(Transcribed page contents)

⁂

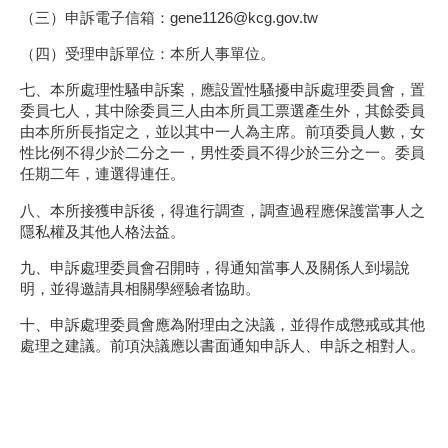
（三）申訴電子信箱：
gene1126@kcg.gov.tw
（四）受理申訴單位：本所人事單位。
七、本所處理性騷申訴案，應設置性騷擾申訴處理委員會，置
委員七人，其中除委員三人由本所員工票選產生外，其餘委員
由本所所長指定之，並以其中一人為主席。前項委員人數，女
性比例不得少於二分之一，男性委員不得少於三分之一。委員
任期二年，連選得連任。
八、本所接獲申訴後，得進行調查，調查過程應保護當事人之
隱私權及其他人格法益。
九、申訴處理委員會召開時，得通知當事人及關係人到場說
明，並得邀請具相關學經驗者協助。
十、申訴處理委員會應為附理由之決議，並得作成懲戒或其他
處理之建議。前項決議應以書面通知申訴人、申訴之相對人。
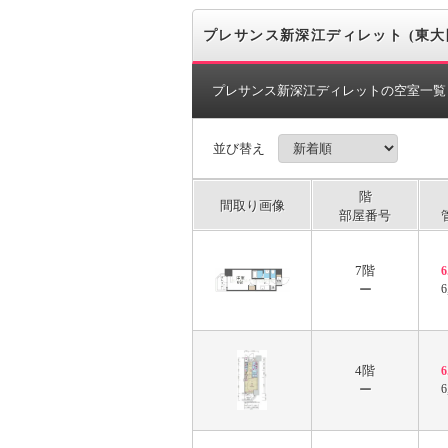
プレサンス新深江ディレット (東大
プレサンス新深江ディレットの空室一覧
並び替え
階
間取り画像
部屋番号
7階
ー
6
4階
ー
6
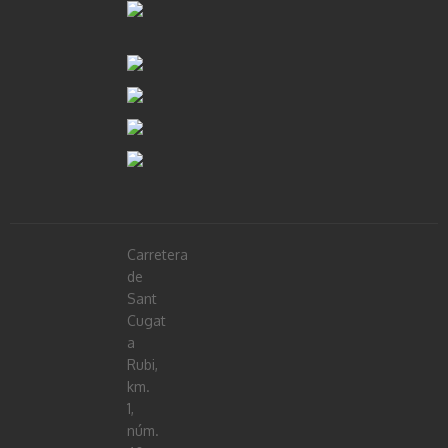
Carretera
de
Sant
Cugat
a
Rubi,
km.
1,
núm.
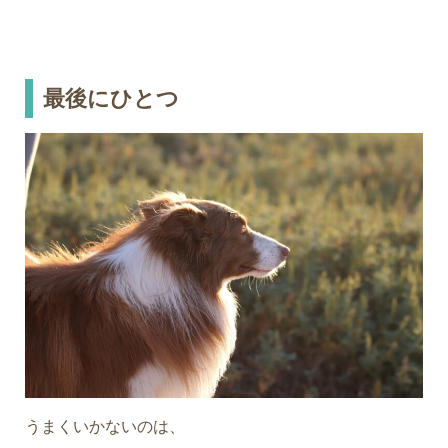
最後にひとつ
うまくいかないのは、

⁂

▶ TO-DO ITEM
Update the entries from the line containing "プレサンス新深江ディレット (東大" through the end of the entries, replacing "7階" with "8階" and keeping everything else the same. Leave out the pictures.

▶ RESPONSE
プレサンス新深江ディレット (東大
プレサンス新深江ディレットの空室一覧
並び替え
階
間取り画像
部屋番号
8階
ー
6
4階
ー
6
Carretera
de
Sant
Cugat
a
Rubi,
km.
1,
núm.
最後にひとつ
うまくいかないのは、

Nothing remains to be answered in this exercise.